We often think of the gospel and the law as opposites. We make them opposites when we try to use the law for a purpose other than which God intended for it.
Why did God give us His moral law and how are we to use it?
- The law is a restraint on sin and stands apart from the work of salvation
- The law confronts sin and points us to Christ
- The law teaches us the way of righteousness
The law and our good works do not cause us to be saved rather they prepare the ground for us to encounter and receive the gospel. They also travel with us as we follow Christ as his disciples.
As long as we remember this, we needn’t see law and gospel as foes. The law serves the gospel and together they are necessary and helpful both for our justification and our growth in holiness.

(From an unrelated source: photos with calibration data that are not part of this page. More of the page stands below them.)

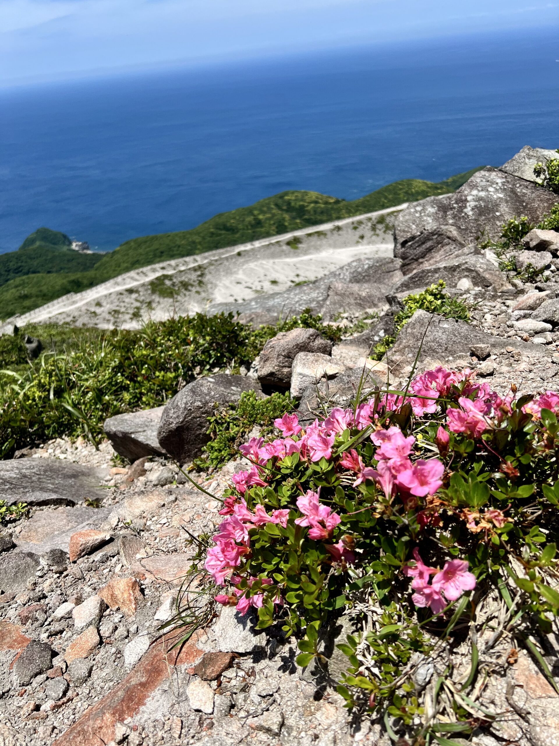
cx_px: 280
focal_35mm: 26
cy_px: 373
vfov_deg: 67.3
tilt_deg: -29.5
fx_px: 560
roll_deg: +6.7
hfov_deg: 53.1
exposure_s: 1/4630
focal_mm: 5.7
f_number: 1.5
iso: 50
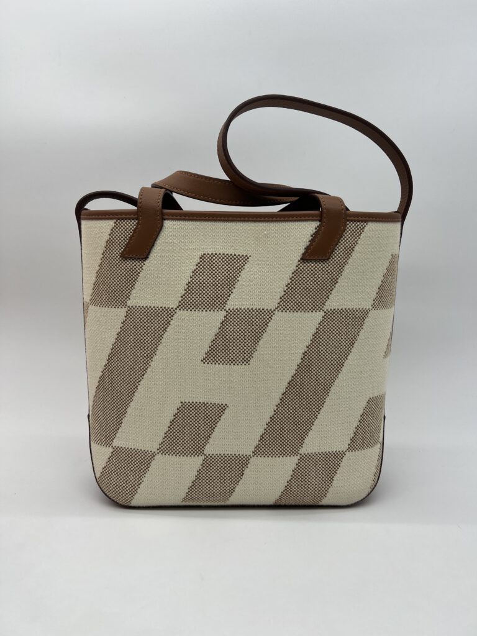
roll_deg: -0.6
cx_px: 238
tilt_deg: -7.0
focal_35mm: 26
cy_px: 318
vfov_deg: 67.3
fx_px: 478
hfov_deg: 53.1
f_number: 1.5
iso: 50
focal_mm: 5.7
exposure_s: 1/304
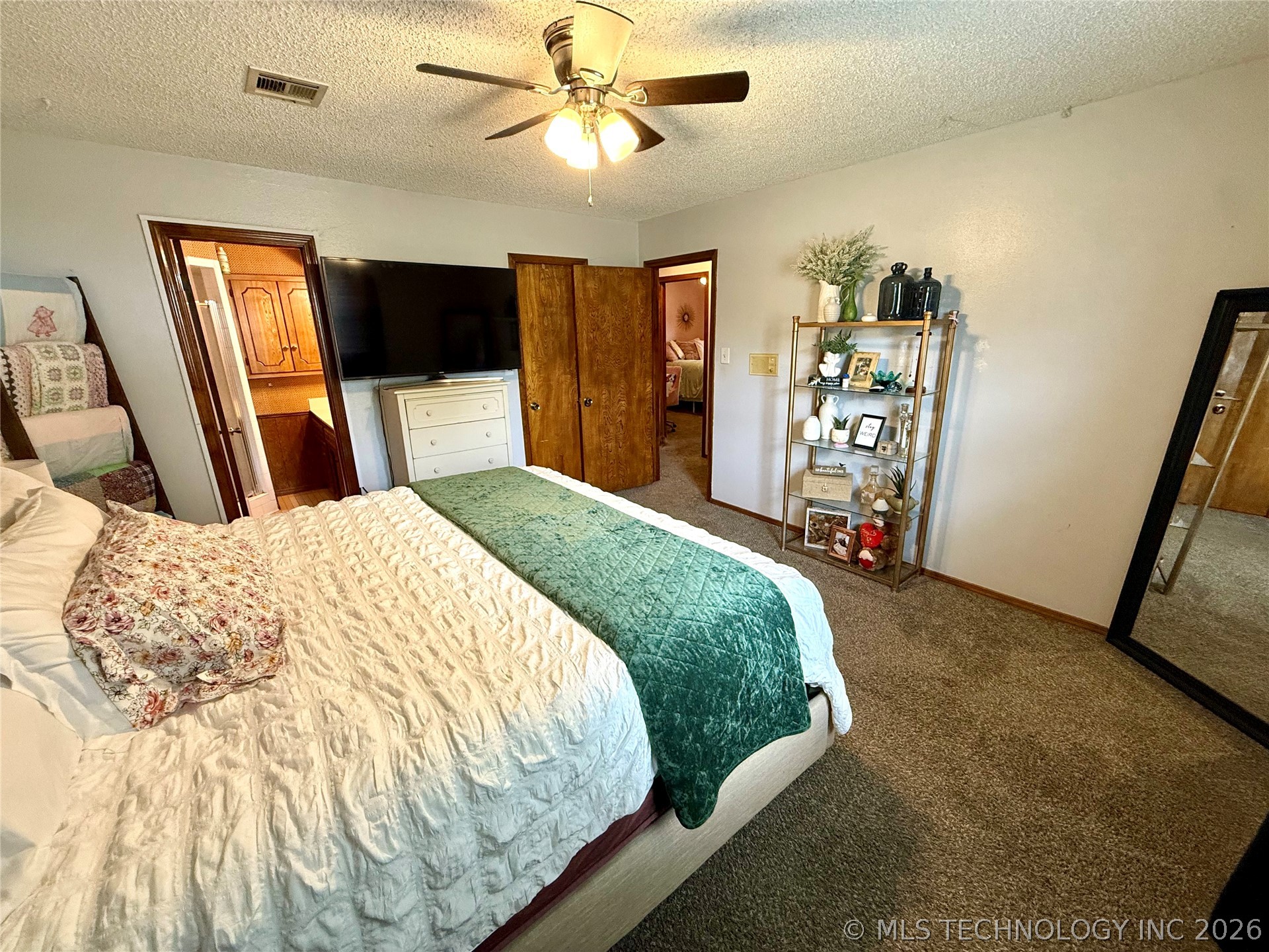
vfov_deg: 85.7
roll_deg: +1.1
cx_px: 634
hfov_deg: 102.1
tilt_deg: -16.7
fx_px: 513
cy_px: 476
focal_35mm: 14
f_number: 2.2
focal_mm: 2.22
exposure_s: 1/60
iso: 320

The Belgic Confession puts it like this:
So then, it is impossible for this holy faith to be unfruitful in a human being, seeing that we do not speak of an empty faith but of what Scripture calls “faith working through love,” which leads a man to do by himself the works that God has commanded in his Word.
These works, proceeding from the good root of faith, are good and acceptable to God, since they are all sanctified by his grace. Yet they do not count toward our justification– for by faith in Christ we are justified, even before we do good works. Otherwise they could not be good, any more than the fruit of a tree could be good if the tree is not good in the first place.
The Belgic Confession, Article 24.
Focusing on the law can lead to, well, legalism–subconsciously trying to earn points toward God’s love. Ignoring the law can lead to well, antinomianism, casting aside all restraint and cheapening the grace and love of God. Neither leads to a deepening life of faith.